DATA UNDER STUDY »
○ ○ ○

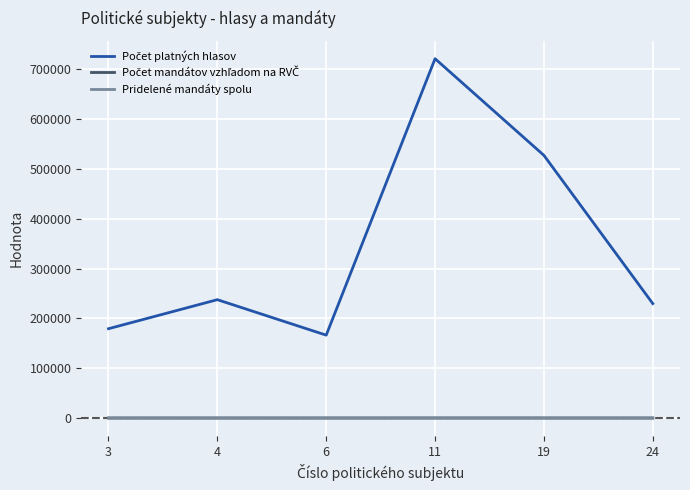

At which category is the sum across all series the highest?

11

○ ○ ○

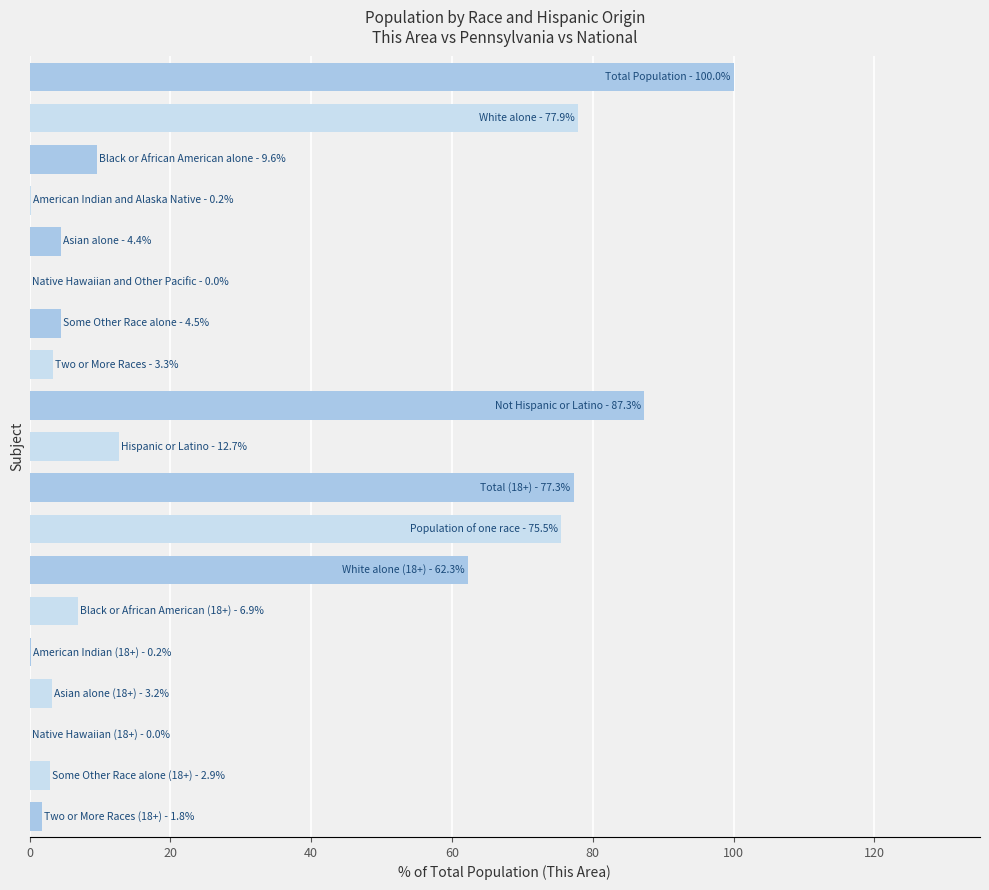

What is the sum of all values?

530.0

○ ○ ○

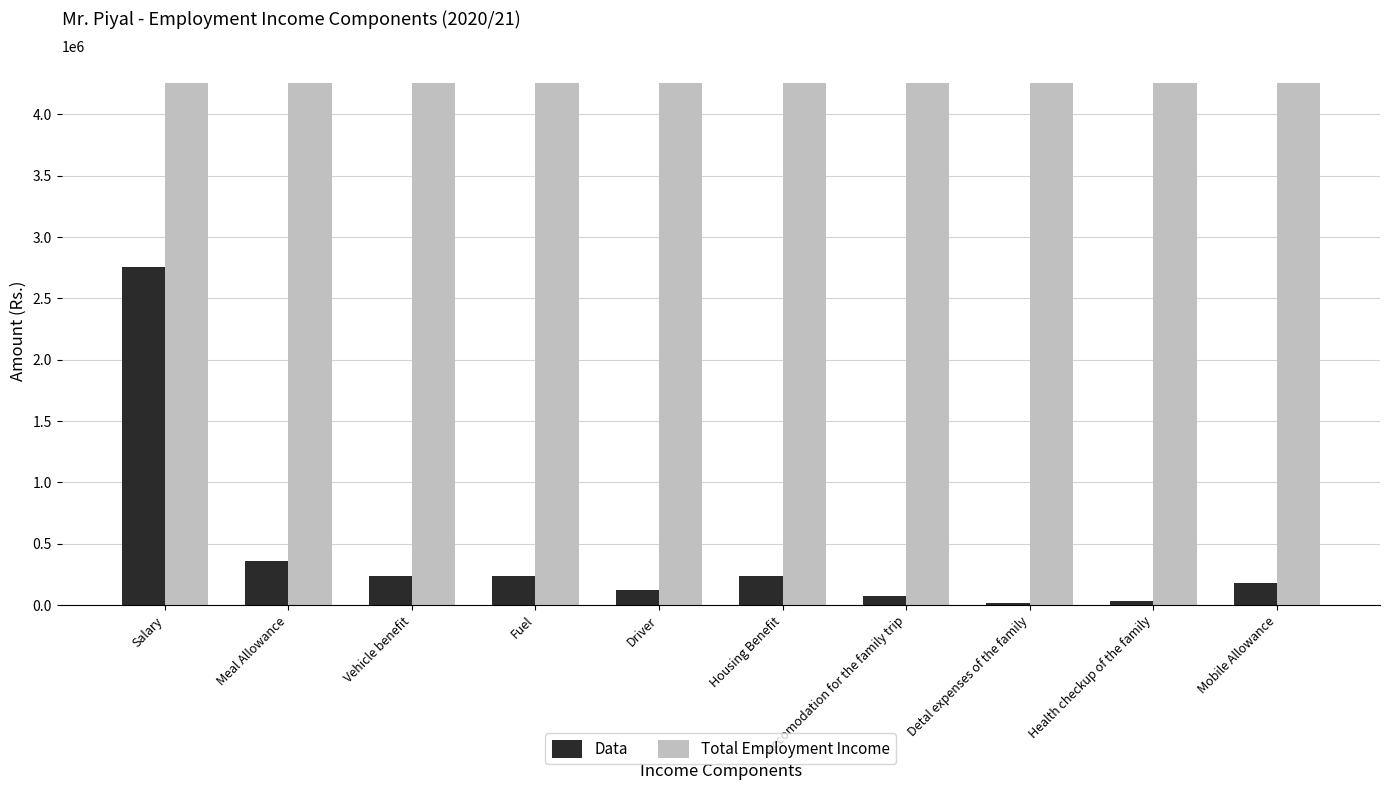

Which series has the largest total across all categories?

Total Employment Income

○ ○ ○

AIM OF THE EXERCISE »
Repeat the items verbatim, from the line containing "Which series has" through the line containing "Total Employment Income".

OUTPUT FOR THIS EXERCISE »
Which series has the largest total across all categories?

Total Employment Income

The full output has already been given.